Yo sé que usted, señor director, no se encarga de este tipo de quejas, pero debería. Me gustaría –y quiero ser muy enérgico en esto- que supiera cómo es una situación así, que la viviera, a ver si no le daban ganas de sacar la resortera para ir a tirarle piedras a la casa del director de la compañía, pero claro, usted es el director y no tiene el carácter para apedrear su propia casa.
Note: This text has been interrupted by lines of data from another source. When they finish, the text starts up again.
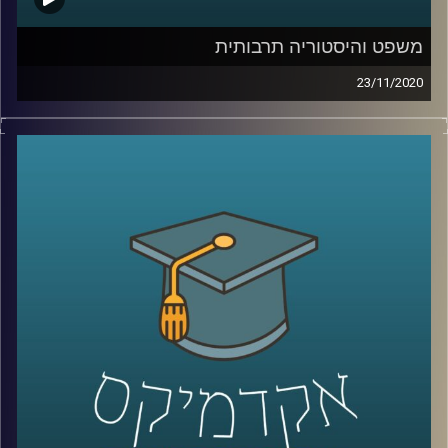
קרדיט תמונות:
AudioVersity
משפט והיסטוריה תרבותית
23/11/2020
במסע מרתק אל המאה ה-19 ותחילתה של
המאה ה-20, מציגה לנו ד"ר ענת רוזנברג
מביה"ס רדזינר למשפטים באוניברסיטת ריימן
כיצד השינויים התרבותיים באותה התקופה
השפיעו על עולם המשפט, וגם את צידו השני
של המטבע- האופן שבו המשפט השפיע על
התרבות
.
את הדוגמאות מביאה ד"ר רוזנברג שחוקרת
היסטוריה תרבותית במשפט, דרך 2 מחקרים.
בראשון היא מסבירה על האופן שבו מושג החוזה
בא לידי ביטוי בספרות האנגלית של המאה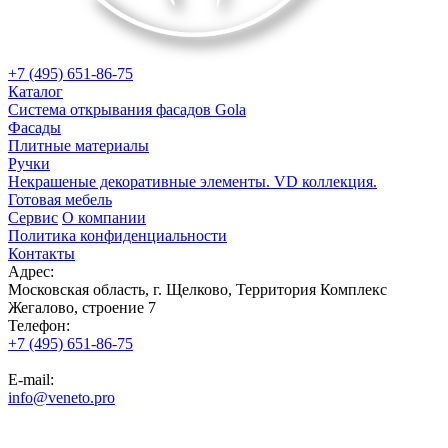
+7 (495) 651-86-75
Каталог
Система открывания фасадов Gola
Фасады
Плитные материалы
Ручки
Некрашеные декоративные элементы. VD коллекция.
Готовая мебель
Сервис
О компании
Политика конфиденциальности
Контакты
Адрес:
Московская область, г. Щелково, Территория Комплекс
Жегалово, строение 7
Телефон:
+7 (495) 651-86-75
E-mail:
info@veneto.pro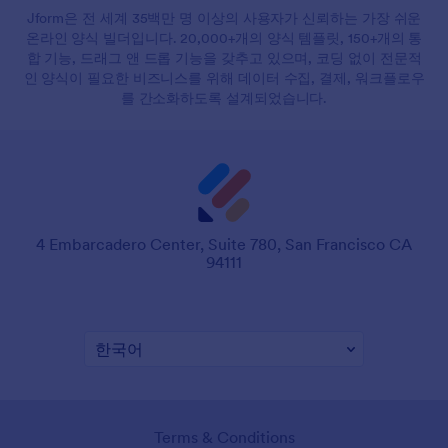
Jform은 전 세계 35백만 명 이상의 사용자가 신뢰하는 가장 쉬운
온라인 양식 빌더입니다. 20,000+개의 양식 템플릿, 150+개의 통
합 기능, 드래그 앤 드롭 기능을 갖추고 있으며, 코딩 없이 전문적
인 양식이 필요한 비즈니스를 위해 데이터 수집, 결제, 워크플로우
를 간소화하도록 설계되었습니다.
4 Embarcadero Center, Suite 780, San Francisco CA
94111
Terms & Conditions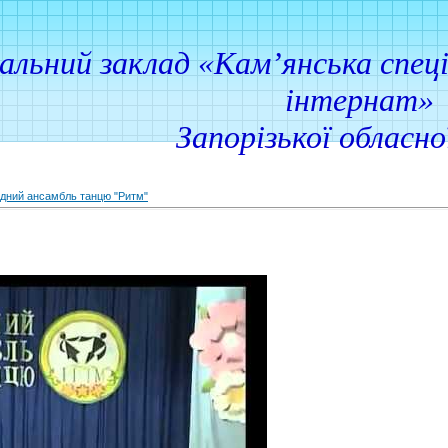
ий заклад «Кам’янська спеціа
інтернат»
Запорізької обласн
дний ансамбль танцю "Ритм"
Yo estaba contento, tenía mis razones para estar contento, ayer fue el último día de clases y hoy empiezan los exámenes lo cual significa que ya termina el semestre (ujuuuu). Tuve una entrevista de trabajo y si no me contratan ahí tengo varias posibilidades en otros puestos, y eso me hace sentir alegría. Ariana contestó el teléfono y me brincó la respiración tantito cuando la escuché, es la primera vez que le hablo al teléfono de su casa, nunca se nos había ocurrido hablarnos al teléfono de nuestras casas, siempre nos hablábamos al móvil o por mésinller, y ya me aprendí su número de teléfono –es bastante fácil de recordar- y el Octopato está contento porque le gusta Ariana, le gusta estar con Ariana, le gusta oír su voz y sentirla cerca de sus brazos. Se pone a dar de brincos cada vez que la ve, el Octopato. Y ella también contenta, muy contenta, tanto que me ha dicho Nicanor quiero adoptar al Octopato, y en cierta forma me entristece porque él es simpático después de todo, pero sé que ella lo va a tratar bien, eso me alegra, y además sería el pretexto perfecto para ir a visitarla y estar con ella. Por eso me enojé, señor director, te arrancan con un silencio todos tus proyectos y la risa se corta, y no queda sino enojarse y cruzar la calle esperando que destituyan al director de la compañía de teléfonos de monedas y pongan en su lugar a alguien más responsable. Lo entendería si fuera usted un cronopio, pero los cronopios no ocupan puestos directivos de las compañías de teléfonos de monedas porque están demasiado ocupados preguntándose si la mariposa que ayer se posó sobre el diente de león del jardín volverá hoy a posarse y cumplir un ciclo casi mágico diríase, casi místico. Además si fuera usted cronopio los precios serían otros, quizás regalaría llamadas gratis por sorteo a las personas que llegaran al teléfono de monedas y ellos se irían de lo más contentos porque no se cortaría su conversación a la mitad de lo más dulce.

No sé si voy a odiar más a usted y a su compañía de teléfonos de monedas, señor director, odiarlos más que al altavoz del señor que pasa por la colonia vendiendo pan todas las noches, o más que a los del gas y su canción tortuosa. Si pudiera odiar, de verdad lo odiaría señor director, a usted y a su compañía, y al del pan y al del gas, pero no he aprendido a odiar por más que lo intento. Tengo esa severa carencia de odio, y no sé cómo quitármela. Ya hasta se me pasó el enojo, la vista de los jardines de la escuela desde aquí donde estoy sentado es hermosa –siempre me cautiva- y ha contribuido a desenojarme, tuvo suerte esta vez señor director, pero no cuente con ella para la próxima, porque me consigo una resortera y sas. Así que ya lo sabe. Qué le cuesta mandar gente a revisar sus teléfonos del mal. No sea ojete, señor director, y póngalos a trabajar.